*OBIETTIVO 1:* Trascrivi senza modifiche le righe dell'elenco, dalla riga che contiene "Vraneshtitsa, Vraneštica, North" alla riga che contiene "the district of", entrambe comprese. Escludi le immagini dalla risposta.

*BRANO ESTRATTO:*
= = = = = = =

Nell’armadio conserva un corredo
di sciarpe di altre squadre,
conquistate sugli spalti o fuori
dallo stadio, ai danni di tifosi
avversari. Questi due ultras
sono stati interrogati, ieri
dopo mezzogiorno, dal sostituto
procuratore Francesca Marcelli,
che ha convalidato il fermo in
arresto, con l’accusa di
omicidio. In realtà, sarebbe già
finito in camera di sicurezza
anche un terzo giovane milanese,
uno studente, del quale la Digos
non ha diffuso il nome. Si
tratterebbe di un ragazzo già
stato condannato nei mesi scorsi
perché, durante lo scorso
campionato, ha partecipato a un
pestaggio organizzato di tifosi
del Como. Infine, secondo
indiscrezioni, un quarto
indiziato sarebbe già stato
accompagnato nelle Marche: la
Squadra mobile lo avrebbe
trattenuto per una serie di
confronti all’americana con
alcuni tifosi ascolani. Questa
operazione, ha detto ieri il
questore di Milano Umberto
Improta, dimostra, anche se non
sta a me dirlo, che sappiamo
fare il nostro lavoro.

= = = = = = =

*DATI:*
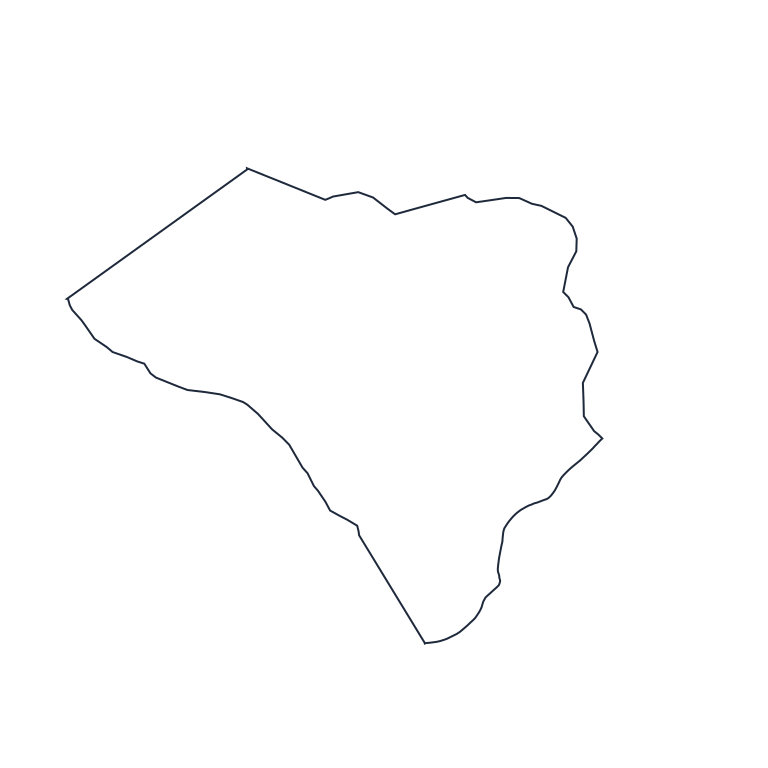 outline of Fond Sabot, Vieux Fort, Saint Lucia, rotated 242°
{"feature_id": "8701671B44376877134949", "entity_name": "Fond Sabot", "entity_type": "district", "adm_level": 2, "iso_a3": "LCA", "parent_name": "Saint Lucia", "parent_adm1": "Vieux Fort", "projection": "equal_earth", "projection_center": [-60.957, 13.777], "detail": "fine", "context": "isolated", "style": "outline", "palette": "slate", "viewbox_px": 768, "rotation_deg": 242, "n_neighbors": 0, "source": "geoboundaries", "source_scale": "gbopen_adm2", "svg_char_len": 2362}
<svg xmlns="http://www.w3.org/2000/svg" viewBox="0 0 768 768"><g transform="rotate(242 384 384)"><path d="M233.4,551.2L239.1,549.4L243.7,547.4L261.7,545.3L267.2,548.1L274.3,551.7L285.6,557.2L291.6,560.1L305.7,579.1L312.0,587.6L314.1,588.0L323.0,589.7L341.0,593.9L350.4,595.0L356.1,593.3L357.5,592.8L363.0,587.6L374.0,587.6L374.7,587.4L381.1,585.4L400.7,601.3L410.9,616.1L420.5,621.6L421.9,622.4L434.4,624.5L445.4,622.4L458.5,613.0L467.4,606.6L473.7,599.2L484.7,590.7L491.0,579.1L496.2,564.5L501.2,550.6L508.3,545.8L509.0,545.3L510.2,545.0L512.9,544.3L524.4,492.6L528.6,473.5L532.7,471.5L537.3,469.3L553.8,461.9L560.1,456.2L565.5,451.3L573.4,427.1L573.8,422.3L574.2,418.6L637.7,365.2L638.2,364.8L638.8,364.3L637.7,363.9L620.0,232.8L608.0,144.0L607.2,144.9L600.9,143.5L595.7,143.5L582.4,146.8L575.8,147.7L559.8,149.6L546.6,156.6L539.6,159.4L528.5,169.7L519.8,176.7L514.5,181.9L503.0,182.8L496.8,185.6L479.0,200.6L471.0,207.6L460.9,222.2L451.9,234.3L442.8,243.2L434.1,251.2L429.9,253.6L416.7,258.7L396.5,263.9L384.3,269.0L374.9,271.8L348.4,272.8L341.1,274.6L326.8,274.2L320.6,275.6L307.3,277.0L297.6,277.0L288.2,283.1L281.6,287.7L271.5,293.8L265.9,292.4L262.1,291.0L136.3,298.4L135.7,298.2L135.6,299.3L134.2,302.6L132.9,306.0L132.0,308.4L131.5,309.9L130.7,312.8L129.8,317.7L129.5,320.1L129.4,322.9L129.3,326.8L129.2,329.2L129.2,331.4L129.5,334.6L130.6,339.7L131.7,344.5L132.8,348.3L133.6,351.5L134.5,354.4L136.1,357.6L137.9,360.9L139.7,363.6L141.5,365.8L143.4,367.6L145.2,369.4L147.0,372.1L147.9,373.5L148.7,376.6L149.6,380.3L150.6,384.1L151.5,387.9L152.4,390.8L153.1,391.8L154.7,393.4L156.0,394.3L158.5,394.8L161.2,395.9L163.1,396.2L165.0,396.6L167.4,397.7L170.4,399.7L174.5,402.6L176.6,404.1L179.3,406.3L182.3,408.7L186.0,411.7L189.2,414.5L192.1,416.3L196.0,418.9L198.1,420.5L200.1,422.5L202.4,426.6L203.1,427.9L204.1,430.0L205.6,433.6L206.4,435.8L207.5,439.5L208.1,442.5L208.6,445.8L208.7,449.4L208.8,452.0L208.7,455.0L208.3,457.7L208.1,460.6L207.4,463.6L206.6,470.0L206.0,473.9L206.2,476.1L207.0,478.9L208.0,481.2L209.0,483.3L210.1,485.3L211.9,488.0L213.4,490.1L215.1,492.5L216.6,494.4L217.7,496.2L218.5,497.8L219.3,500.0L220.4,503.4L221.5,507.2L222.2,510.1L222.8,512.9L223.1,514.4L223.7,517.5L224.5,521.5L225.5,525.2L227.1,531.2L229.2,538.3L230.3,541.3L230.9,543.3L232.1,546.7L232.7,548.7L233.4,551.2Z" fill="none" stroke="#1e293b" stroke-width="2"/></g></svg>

= = = = = = =

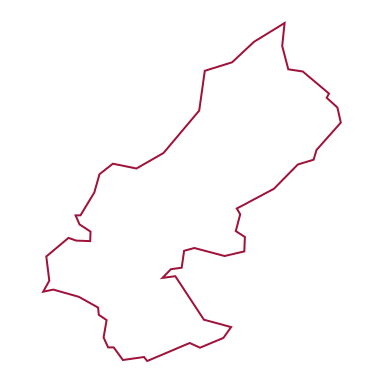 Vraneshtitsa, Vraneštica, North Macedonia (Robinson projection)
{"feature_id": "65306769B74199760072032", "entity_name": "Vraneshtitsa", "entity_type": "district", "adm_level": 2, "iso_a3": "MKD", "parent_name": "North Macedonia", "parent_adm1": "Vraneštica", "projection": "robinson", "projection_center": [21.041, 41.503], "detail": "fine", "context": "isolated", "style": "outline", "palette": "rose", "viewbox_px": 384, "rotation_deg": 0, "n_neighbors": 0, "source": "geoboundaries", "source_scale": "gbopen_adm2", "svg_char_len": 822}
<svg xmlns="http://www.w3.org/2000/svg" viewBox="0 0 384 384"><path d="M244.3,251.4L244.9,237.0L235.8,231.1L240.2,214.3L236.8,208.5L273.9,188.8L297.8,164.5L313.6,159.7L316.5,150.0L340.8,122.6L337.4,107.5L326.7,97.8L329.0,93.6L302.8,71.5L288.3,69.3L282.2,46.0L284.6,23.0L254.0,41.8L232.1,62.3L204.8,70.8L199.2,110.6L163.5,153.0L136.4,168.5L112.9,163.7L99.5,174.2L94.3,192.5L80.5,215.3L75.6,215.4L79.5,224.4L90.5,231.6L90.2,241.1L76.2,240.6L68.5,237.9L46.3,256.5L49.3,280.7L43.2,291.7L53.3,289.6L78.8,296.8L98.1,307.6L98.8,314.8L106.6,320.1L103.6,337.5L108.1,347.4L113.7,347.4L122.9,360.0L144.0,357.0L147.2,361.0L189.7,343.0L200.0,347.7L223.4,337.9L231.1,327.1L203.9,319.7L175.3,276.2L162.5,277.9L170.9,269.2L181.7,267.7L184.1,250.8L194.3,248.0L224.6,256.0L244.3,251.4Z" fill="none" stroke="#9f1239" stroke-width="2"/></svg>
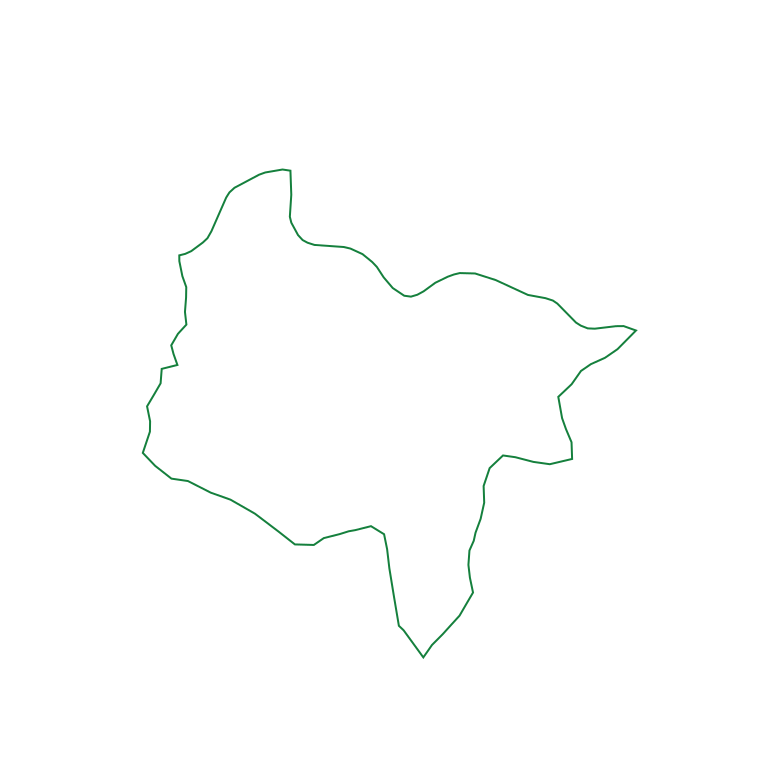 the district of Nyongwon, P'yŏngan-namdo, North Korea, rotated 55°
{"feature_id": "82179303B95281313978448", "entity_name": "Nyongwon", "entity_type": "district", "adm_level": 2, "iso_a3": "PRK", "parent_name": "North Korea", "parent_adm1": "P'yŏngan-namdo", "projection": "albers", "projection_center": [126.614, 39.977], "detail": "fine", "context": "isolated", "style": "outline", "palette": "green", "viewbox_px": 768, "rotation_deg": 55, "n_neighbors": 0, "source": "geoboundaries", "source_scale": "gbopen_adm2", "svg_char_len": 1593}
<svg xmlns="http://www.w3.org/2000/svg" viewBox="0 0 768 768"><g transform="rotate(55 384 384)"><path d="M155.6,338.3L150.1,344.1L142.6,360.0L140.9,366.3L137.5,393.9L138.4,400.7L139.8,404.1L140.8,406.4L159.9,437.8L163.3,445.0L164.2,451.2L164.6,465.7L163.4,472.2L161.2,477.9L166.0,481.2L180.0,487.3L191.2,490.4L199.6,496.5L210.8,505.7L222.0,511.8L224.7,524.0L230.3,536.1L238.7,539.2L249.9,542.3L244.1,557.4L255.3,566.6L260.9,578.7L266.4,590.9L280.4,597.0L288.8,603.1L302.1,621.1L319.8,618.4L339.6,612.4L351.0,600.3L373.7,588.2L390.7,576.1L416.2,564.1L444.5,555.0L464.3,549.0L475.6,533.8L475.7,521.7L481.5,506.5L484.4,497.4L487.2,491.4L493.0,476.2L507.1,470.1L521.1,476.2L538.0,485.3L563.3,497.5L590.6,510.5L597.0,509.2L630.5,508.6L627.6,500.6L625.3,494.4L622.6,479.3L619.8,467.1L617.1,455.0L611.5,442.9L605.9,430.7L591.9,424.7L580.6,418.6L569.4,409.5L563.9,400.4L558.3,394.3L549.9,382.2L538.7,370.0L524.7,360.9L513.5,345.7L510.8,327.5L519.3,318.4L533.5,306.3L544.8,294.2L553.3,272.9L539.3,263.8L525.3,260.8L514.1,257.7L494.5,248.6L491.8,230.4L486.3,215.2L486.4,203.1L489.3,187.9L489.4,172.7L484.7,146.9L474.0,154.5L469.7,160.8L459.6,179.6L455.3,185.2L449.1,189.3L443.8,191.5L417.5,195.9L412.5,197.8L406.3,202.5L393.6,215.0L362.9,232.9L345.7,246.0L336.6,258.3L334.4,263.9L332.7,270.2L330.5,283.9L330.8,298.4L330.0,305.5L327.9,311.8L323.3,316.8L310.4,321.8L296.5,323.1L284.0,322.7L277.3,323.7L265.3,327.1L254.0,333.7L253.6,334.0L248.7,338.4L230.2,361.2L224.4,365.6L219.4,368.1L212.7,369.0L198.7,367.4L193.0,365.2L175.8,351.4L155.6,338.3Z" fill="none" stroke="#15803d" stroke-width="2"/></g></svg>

= = = = = = =

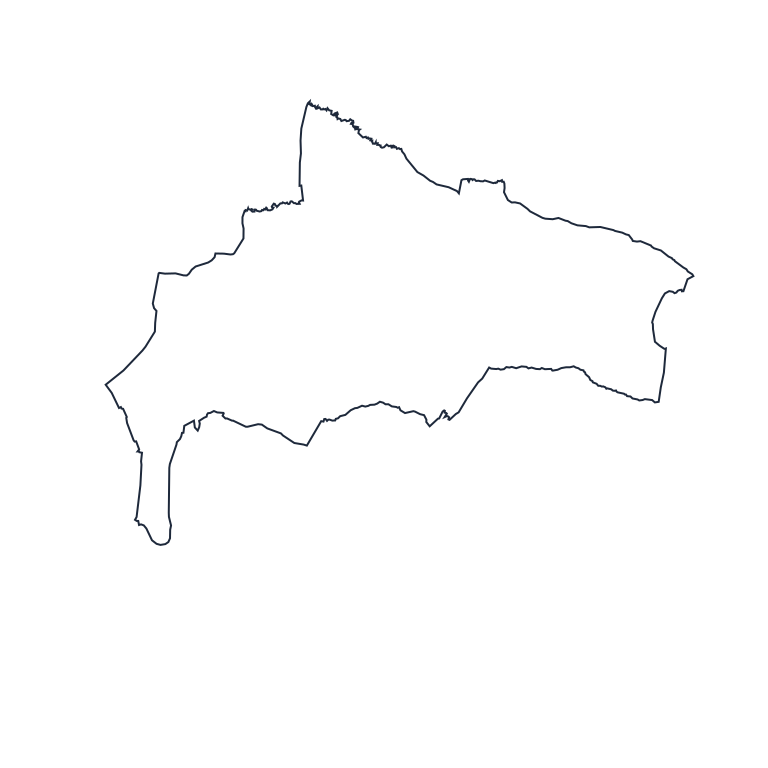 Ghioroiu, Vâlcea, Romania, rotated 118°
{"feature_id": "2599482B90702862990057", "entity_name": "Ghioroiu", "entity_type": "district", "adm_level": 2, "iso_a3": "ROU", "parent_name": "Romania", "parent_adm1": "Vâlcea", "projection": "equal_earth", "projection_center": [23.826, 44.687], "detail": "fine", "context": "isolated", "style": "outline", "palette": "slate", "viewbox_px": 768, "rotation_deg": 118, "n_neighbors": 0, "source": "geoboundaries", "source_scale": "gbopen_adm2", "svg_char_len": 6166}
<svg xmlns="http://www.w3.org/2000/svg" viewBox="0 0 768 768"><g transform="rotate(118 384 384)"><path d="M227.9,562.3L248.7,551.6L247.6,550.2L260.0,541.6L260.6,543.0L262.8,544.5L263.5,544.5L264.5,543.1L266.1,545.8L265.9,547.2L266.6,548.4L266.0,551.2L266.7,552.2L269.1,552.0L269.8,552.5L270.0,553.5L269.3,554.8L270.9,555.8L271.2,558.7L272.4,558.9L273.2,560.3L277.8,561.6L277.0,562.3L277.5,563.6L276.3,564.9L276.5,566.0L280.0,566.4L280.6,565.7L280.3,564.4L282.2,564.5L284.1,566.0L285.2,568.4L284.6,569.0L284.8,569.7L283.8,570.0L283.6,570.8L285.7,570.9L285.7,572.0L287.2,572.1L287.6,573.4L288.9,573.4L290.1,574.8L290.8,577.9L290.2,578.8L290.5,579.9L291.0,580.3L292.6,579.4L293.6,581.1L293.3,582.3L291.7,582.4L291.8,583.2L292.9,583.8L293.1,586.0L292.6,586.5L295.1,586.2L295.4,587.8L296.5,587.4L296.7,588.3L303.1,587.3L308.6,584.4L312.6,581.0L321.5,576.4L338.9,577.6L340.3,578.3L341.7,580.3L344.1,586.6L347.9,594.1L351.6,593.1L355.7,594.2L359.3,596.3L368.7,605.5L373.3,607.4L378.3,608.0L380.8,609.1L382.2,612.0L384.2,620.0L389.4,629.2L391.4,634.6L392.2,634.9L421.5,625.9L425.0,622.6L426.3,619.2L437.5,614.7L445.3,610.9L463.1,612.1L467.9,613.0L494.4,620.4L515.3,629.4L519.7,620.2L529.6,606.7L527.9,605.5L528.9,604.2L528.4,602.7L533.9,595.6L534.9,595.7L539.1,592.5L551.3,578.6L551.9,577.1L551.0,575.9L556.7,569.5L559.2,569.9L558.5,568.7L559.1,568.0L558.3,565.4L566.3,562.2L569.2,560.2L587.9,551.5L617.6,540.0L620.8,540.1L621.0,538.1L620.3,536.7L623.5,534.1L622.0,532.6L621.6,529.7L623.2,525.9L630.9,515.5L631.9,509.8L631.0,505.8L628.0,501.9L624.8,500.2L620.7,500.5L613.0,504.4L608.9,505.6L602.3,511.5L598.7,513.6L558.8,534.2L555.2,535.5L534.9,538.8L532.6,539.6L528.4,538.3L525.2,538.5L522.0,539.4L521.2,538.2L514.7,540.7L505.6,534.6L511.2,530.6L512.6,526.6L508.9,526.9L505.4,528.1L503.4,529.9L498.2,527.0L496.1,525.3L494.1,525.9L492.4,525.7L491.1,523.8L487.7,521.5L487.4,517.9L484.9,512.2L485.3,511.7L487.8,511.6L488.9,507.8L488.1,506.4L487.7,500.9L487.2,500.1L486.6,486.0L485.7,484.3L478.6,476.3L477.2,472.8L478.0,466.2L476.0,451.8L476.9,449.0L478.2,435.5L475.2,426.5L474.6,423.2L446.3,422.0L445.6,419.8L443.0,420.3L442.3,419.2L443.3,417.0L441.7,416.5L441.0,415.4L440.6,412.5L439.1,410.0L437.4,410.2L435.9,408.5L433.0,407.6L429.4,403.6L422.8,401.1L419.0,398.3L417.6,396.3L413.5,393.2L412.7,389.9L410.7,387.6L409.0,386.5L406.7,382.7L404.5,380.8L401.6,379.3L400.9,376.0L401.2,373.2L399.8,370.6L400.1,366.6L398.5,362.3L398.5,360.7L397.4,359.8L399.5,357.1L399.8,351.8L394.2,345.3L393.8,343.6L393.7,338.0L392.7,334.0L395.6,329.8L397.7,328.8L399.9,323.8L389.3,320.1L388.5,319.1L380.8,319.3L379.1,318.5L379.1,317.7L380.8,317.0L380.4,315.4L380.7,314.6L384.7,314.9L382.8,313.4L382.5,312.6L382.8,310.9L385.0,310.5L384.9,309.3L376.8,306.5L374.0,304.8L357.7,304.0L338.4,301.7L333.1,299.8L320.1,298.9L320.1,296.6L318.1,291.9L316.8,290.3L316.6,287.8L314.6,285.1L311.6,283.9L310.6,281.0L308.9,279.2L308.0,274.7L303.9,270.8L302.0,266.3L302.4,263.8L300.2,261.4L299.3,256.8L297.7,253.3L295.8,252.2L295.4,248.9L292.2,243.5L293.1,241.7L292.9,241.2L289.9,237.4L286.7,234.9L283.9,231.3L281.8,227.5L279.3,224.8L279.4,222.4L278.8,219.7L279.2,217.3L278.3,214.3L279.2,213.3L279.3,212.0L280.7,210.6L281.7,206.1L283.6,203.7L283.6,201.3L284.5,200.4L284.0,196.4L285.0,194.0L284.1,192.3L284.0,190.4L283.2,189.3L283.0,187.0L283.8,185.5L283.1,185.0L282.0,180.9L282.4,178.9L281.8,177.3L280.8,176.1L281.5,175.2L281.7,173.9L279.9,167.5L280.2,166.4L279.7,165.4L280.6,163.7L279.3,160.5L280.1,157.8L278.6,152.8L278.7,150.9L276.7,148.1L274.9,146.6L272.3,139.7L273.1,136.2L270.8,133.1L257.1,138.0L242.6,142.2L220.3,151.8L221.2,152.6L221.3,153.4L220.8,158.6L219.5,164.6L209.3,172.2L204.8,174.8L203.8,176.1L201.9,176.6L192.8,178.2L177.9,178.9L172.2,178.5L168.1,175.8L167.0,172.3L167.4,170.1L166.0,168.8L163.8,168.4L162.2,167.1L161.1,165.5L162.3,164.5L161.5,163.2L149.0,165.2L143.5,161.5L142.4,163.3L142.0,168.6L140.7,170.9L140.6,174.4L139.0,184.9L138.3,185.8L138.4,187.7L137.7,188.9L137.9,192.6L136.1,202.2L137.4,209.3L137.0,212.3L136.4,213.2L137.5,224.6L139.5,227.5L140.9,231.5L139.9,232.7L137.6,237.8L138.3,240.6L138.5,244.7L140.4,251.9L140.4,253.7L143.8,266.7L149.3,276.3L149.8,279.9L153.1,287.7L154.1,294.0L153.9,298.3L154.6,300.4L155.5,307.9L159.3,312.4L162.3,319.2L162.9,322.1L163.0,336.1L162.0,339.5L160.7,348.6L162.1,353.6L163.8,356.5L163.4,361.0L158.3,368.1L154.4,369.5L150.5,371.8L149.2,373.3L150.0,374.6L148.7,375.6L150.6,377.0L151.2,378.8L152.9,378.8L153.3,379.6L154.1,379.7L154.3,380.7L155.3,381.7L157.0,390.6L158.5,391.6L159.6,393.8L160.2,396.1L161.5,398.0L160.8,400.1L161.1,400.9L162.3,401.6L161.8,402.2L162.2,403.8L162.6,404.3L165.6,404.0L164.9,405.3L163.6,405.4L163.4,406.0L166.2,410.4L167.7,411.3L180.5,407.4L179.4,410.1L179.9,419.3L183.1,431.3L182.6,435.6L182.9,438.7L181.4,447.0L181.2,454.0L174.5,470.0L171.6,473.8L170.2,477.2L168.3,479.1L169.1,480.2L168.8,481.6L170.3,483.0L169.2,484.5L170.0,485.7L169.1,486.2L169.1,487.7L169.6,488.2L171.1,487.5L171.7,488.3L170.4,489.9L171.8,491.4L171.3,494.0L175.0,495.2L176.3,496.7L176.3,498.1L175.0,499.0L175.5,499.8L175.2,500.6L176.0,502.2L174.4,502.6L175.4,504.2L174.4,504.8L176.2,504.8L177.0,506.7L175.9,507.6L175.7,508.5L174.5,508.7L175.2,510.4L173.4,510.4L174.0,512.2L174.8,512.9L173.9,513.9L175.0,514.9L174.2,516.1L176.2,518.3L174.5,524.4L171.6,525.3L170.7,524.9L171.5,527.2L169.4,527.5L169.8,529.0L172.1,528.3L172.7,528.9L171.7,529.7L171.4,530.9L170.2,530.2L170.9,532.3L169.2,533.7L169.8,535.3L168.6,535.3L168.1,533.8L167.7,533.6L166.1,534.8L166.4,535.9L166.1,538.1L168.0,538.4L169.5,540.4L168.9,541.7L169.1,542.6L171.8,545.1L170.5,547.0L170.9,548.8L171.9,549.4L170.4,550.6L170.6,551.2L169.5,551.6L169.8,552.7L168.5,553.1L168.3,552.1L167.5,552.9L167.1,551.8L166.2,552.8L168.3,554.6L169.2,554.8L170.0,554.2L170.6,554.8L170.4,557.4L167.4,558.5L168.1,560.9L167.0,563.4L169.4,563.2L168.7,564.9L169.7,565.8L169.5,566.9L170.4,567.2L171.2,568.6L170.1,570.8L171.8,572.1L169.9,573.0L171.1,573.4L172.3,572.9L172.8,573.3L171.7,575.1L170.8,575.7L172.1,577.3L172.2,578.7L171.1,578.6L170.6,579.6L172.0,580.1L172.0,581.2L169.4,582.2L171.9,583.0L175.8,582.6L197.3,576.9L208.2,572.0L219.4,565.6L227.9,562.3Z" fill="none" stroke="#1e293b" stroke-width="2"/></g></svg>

= = = = = = =

*OBIETTIVO 2:* Traduci in inglese questa frase del brano sull'arresto degli ultras: "Questa operazione, ha detto ieri il questore di Milano Umberto Improta, dimostra, anche se non sta a me dirlo, che sappiamo fare il nostro lavoro."

*RISPOSTA COMPLETA 1:*
 Vraneshtitsa, Vraneštica, North Macedonia (Robinson projection)
{"feature_id": "65306769B74199760072032", "entity_name": "Vraneshtitsa", "entity_type": "district", "adm_level": 2, "iso_a3": "MKD", "parent_name": "North Macedonia", "parent_adm1": "Vraneštica", "projection": "robinson", "projection_center": [21.041, 41.503], "detail": "fine", "context": "isolated", "style": "outline", "palette": "rose", "viewbox_px": 384, "rotation_deg": 0, "n_neighbors": 0, "source": "geoboundaries", "source_scale": "gbopen_adm2", "svg_char_len": 822}
<svg xmlns="http://www.w3.org/2000/svg" viewBox="0 0 384 384"><path d="M244.3,251.4L244.9,237.0L235.8,231.1L240.2,214.3L236.8,208.5L273.9,188.8L297.8,164.5L313.6,159.7L316.5,150.0L340.8,122.6L337.4,107.5L326.7,97.8L329.0,93.6L302.8,71.5L288.3,69.3L282.2,46.0L284.6,23.0L254.0,41.8L232.1,62.3L204.8,70.8L199.2,110.6L163.5,153.0L136.4,168.5L112.9,163.7L99.5,174.2L94.3,192.5L80.5,215.3L75.6,215.4L79.5,224.4L90.5,231.6L90.2,241.1L76.2,240.6L68.5,237.9L46.3,256.5L49.3,280.7L43.2,291.7L53.3,289.6L78.8,296.8L98.1,307.6L98.8,314.8L106.6,320.1L103.6,337.5L108.1,347.4L113.7,347.4L122.9,360.0L144.0,357.0L147.2,361.0L189.7,343.0L200.0,347.7L223.4,337.9L231.1,327.1L203.9,319.7L175.3,276.2L162.5,277.9L170.9,269.2L181.7,267.7L184.1,250.8L194.3,248.0L224.6,256.0L244.3,251.4Z" fill="none" stroke="#9f1239" stroke-width="2"/></svg>
 the district of Nyongwon, P'yŏngan-namdo, North Korea, rotated 55°

*RISPOSTA COMPLETA 2:* This operation, Milan's chief of police Umberto Improta said yesterday, shows, even if it is not for me to say so, that we know how to do our job.